Among them was broadcaster and naturalist Bill Oddie, who said the Government could not be trusted and was "lying and manipulating the figures" relating to last year's cull.
He said: "My point is we are being lied to and figures are being manipulated not just in this but in just about every walk of life.
"I simply don't trust this Government and the departments that work for it, like Defra.
"That is why we need somebody from the outside. That is why we need IEPs. The last IEP was very thorough, not prejudiced and tried to be as responsible as possible. That is why I believe their figures."
Mr Oddie said he did not trust the Government when it said it had not promised an IEP beyond the first year of culling, and that the situation was still being assessed by scientists and experts.
He described the Government reaction as childish. He said: "The IEP criticised them last year, and they are saying: 'We don't want that again this year, do we?' They are a bunch of flipping schoolboys."
Mr Oddie said that, instead of shooting badgers, there should be "a well-organised vaccination programme, and a review of the movement of cattle as well".
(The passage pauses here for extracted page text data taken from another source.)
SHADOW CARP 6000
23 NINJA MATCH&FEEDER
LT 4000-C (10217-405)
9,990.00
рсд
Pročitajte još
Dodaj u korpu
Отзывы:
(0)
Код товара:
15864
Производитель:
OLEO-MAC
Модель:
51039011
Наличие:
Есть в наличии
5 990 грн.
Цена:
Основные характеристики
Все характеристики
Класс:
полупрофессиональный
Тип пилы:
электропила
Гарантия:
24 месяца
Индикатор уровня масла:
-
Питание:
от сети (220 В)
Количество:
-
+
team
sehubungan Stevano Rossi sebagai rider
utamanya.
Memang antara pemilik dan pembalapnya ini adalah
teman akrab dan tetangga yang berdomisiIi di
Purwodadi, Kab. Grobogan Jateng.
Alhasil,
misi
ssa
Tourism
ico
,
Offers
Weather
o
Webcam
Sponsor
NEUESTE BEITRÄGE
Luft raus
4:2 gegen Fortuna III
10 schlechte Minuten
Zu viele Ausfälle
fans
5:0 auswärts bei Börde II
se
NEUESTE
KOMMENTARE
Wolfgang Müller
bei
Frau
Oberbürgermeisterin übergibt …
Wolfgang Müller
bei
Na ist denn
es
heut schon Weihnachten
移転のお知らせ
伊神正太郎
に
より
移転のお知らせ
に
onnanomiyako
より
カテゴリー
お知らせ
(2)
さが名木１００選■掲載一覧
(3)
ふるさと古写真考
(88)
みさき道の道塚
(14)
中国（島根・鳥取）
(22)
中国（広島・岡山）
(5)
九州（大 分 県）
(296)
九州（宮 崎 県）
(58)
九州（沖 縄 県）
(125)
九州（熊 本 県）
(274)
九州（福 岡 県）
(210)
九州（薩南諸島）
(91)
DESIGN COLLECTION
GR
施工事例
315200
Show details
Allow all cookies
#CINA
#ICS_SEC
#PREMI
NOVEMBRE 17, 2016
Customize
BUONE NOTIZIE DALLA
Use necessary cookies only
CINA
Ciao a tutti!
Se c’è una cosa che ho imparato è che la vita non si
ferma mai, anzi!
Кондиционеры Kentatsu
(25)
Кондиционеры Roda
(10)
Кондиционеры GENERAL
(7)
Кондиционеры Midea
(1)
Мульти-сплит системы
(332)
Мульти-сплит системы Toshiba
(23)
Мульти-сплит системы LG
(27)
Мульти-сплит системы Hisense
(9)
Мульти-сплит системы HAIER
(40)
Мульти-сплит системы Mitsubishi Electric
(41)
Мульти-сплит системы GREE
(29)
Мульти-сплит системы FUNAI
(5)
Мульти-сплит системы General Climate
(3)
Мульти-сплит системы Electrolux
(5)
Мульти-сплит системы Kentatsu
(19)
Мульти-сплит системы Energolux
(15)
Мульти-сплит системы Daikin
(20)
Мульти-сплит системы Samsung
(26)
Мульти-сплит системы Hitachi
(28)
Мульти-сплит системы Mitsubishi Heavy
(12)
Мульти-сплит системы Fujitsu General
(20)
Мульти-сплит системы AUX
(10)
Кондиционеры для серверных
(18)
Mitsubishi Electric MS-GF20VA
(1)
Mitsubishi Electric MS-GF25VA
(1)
Demonstrators came from all over the country, chanting loudly and waving banners outside the court, with some wearing badger costumes.
Angela Ashley, 47, from Taunton, West Somerset, a volunteer with the Somerset Badger Patrol, said outside the Royal Courts of Justice: "It is an unfair cull and scientifically not proven."
She said: "We want to see the cull stopped. This is meant to be happening for four years."
She stressed that the patrol was a peaceful group which wanted to work with Defra and farmers to see a "dreadful" disease eradicated without killing badgers.
Nigel Tolley, from Stourbridge, West Midlands, a member of the Badger Trust and part of the Badger Army, said: "The major aim of the case is to reinstate the independent expert panel.
"Last year, from the official reports from the panel a lot of badgers took over 10 minutes to die, which is completely unacceptable. It is completely inhumane.
"Badgers are dying in agony and taking forever to die."
Disabled Nick White, 65, from Barnstaple, North Devon, was also outside court to demonstrate against the cull - in May he took part in a 10-day walk from Gloucester to London as part of the ongoing campaign, travelling on his motorised scooter.
He said: "The best result would be for the court to come out in favour of the Badger Trust to put an end to this cruel cull. It is absolutely pointless. It is cruel and there is no scientific background."
Tina Hallett and her husband Jeffrey, both in their 60s and from Ilminster, Somerset, joined demonstrators who had come from as far apart as Yorkshire, Surrey and Essex as well as West Country areas directly affected by the cull.
Mrs Hallett said: "Nobody is listening to anybody. The Government is just telling us lies, so we are standing up for the badgers."
Pamela Hyett, 65, from Coleford, Gloucestershire, said: "I am terribly opposed to the cull of badgers. I don't think they are responsible for spreading bovine TB.
"I think the responsibility is with the farmers and the lack of bio-security measures and control over cattle movements.
"Badgers are just being used as scapegoats as this Government tries to please the farmers because it is hoping they will vote for them at the next election and they will get in again.
"I was a Conservative voter, but I will not be again."
Alison Mills, who lives near Ringwood in the New Forest, said: "What is going on is wrong and it is unscientific and it is not doing farmers any favours.
"Culling will not do any good; if anything it will make TB worse."
Vanessa Boultwood, 60, from Guildford, Surrey, said: "People are travelling here from all over the country because they wish to demonstrate against this atrocity."
Blue Badger, which represents Conservatives against the cull, joined the demonstration.
Campaign founder Lorraine Platt said: " We support the scientific evidence against the badger cull which will not eradicate Tb in cattle.
"We want England to follow Wales' example which has seen dramatic drops in TB in cattle without badger culling. Wales vaccinates badgers and has annual cattle testing programmes."